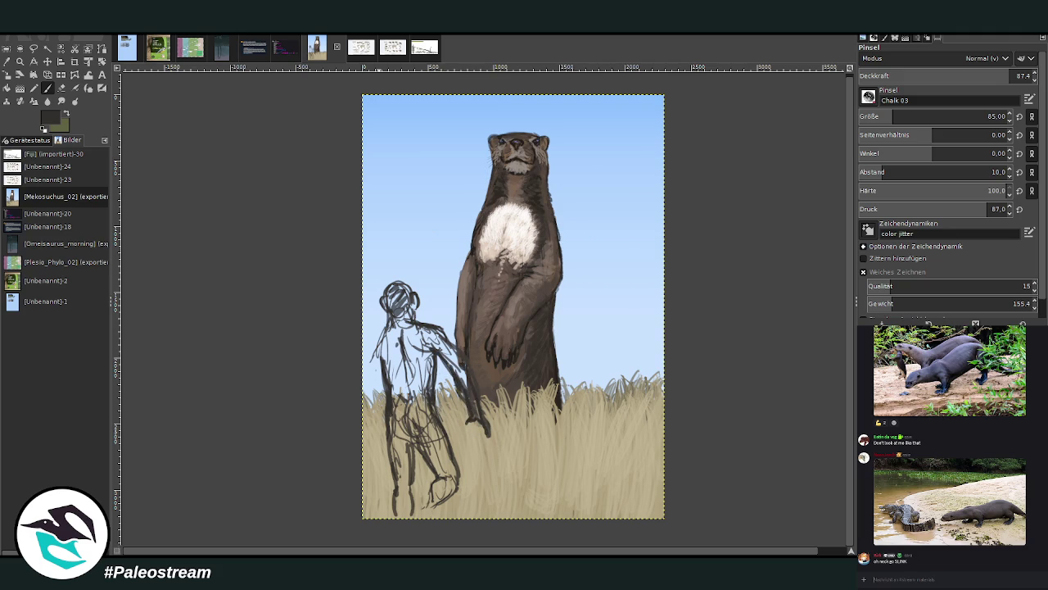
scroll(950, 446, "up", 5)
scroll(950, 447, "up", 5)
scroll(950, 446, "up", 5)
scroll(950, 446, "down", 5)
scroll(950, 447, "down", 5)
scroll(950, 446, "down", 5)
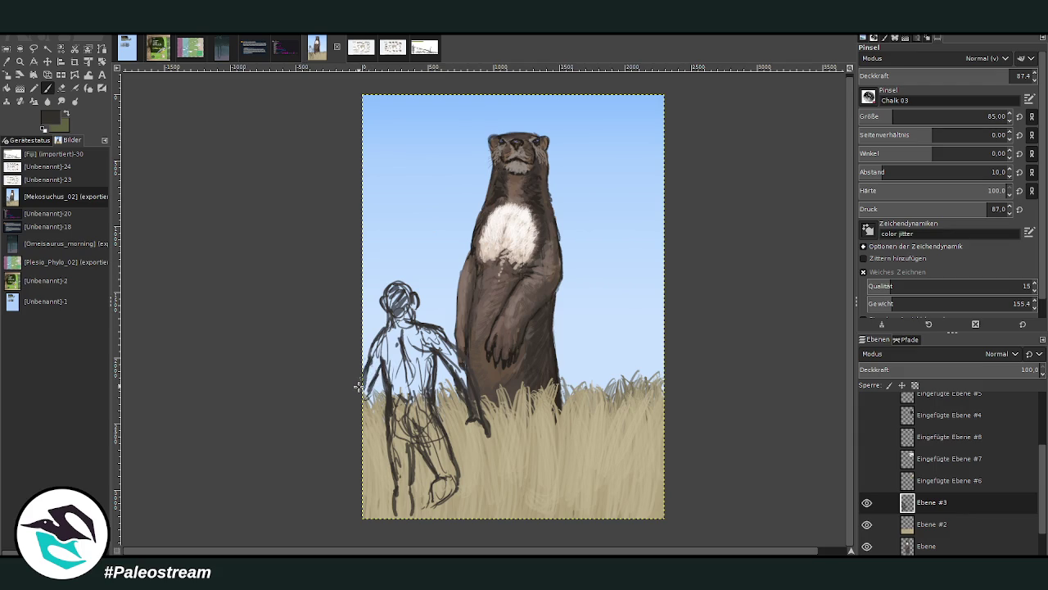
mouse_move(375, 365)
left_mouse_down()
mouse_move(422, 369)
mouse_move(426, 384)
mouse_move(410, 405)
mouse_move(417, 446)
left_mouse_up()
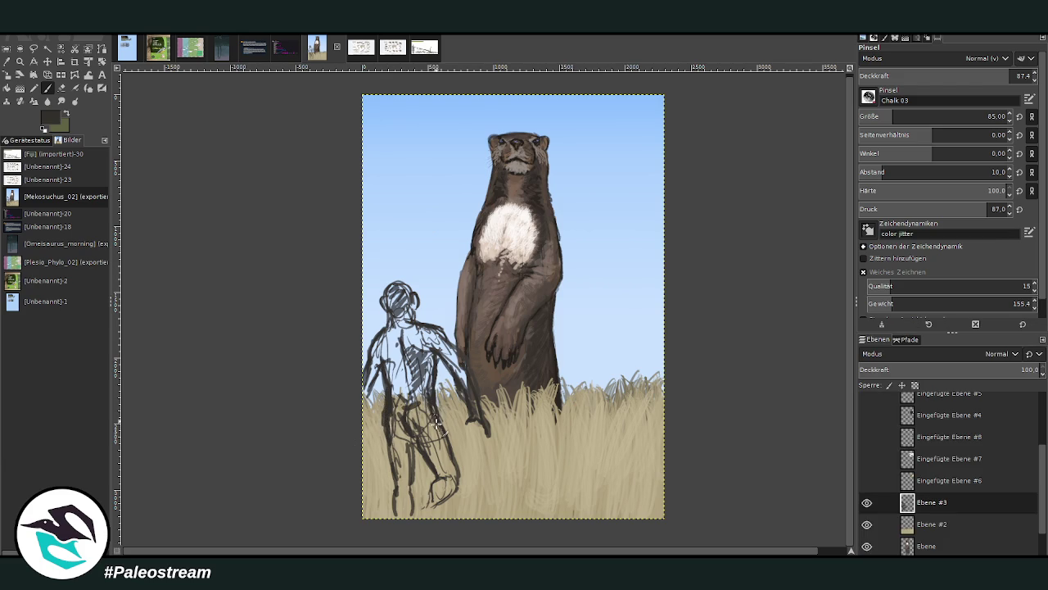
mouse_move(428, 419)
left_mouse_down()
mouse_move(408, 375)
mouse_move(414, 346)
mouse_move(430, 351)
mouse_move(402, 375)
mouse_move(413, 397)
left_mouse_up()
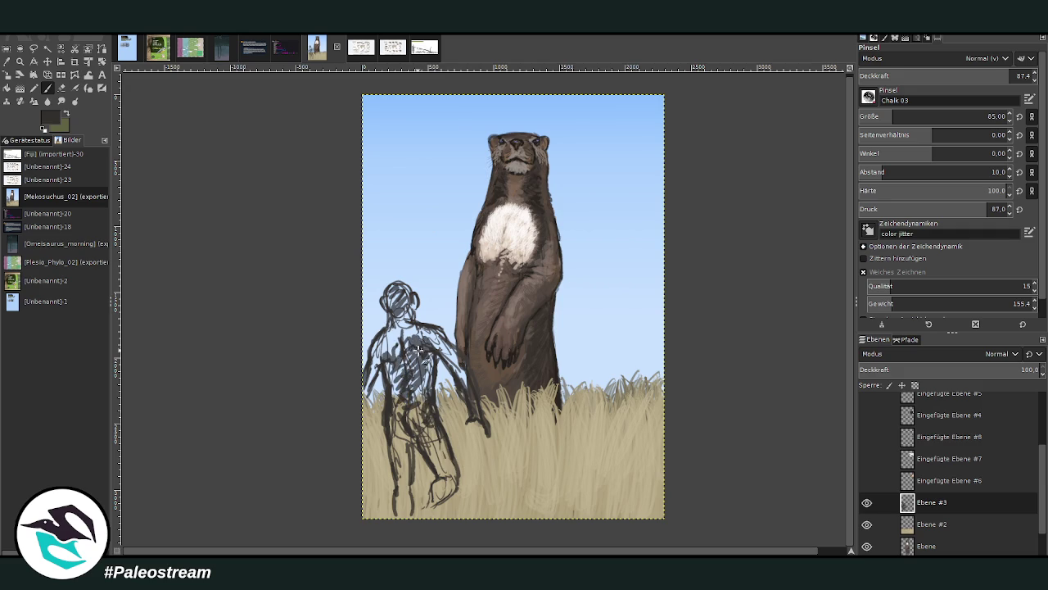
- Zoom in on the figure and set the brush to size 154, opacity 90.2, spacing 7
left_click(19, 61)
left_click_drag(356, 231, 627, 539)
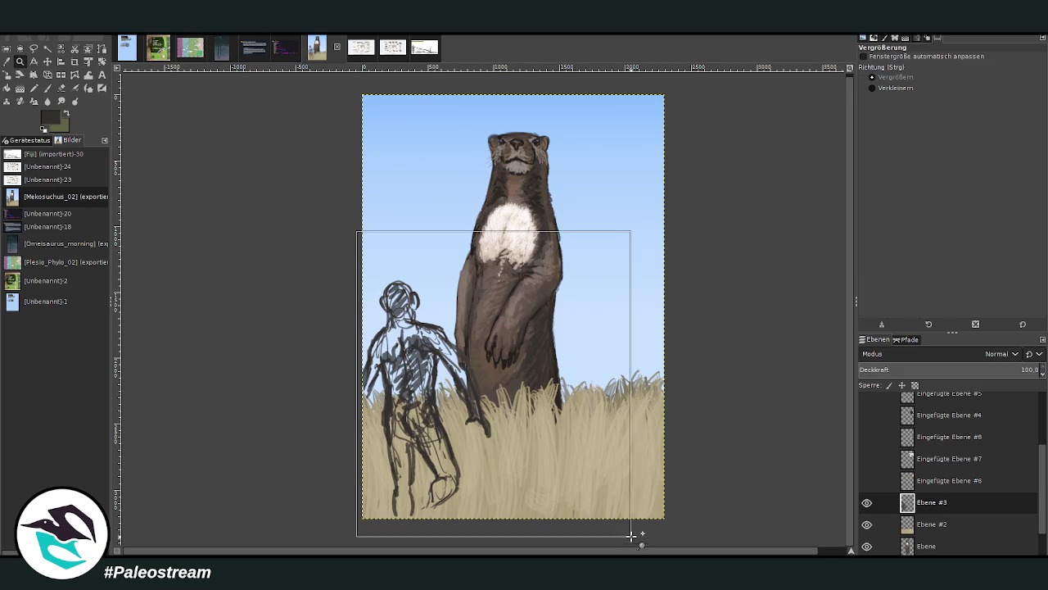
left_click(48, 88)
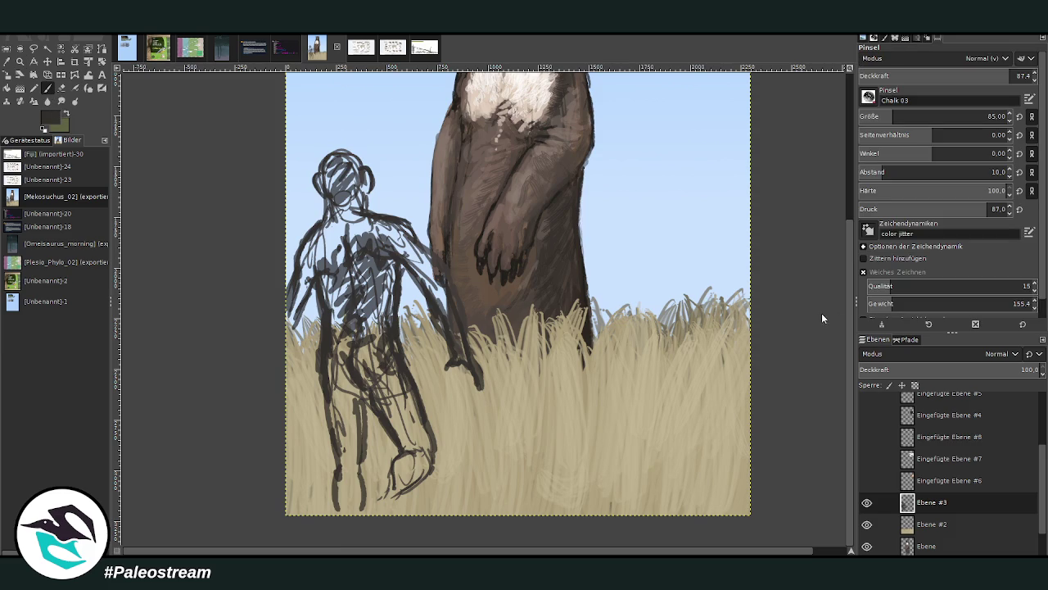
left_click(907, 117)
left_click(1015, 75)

▶ WORK ORDER
Omit the pictures and please write out exactly the lines between the one containing "mouse_move(414, 346)" and the last line of the entries, both included.

▶ TASK SOLUTION
mouse_move(414, 346)
mouse_move(430, 351)
mouse_move(402, 375)
mouse_move(413, 397)
left_mouse_up()
- Zoom in on the figure and set the brush to size 154, opacity 90.2, spacing 7
left_click(19, 61)
left_click_drag(356, 231, 627, 539)
left_click(48, 88)
left_click(907, 117)
left_click(1015, 75)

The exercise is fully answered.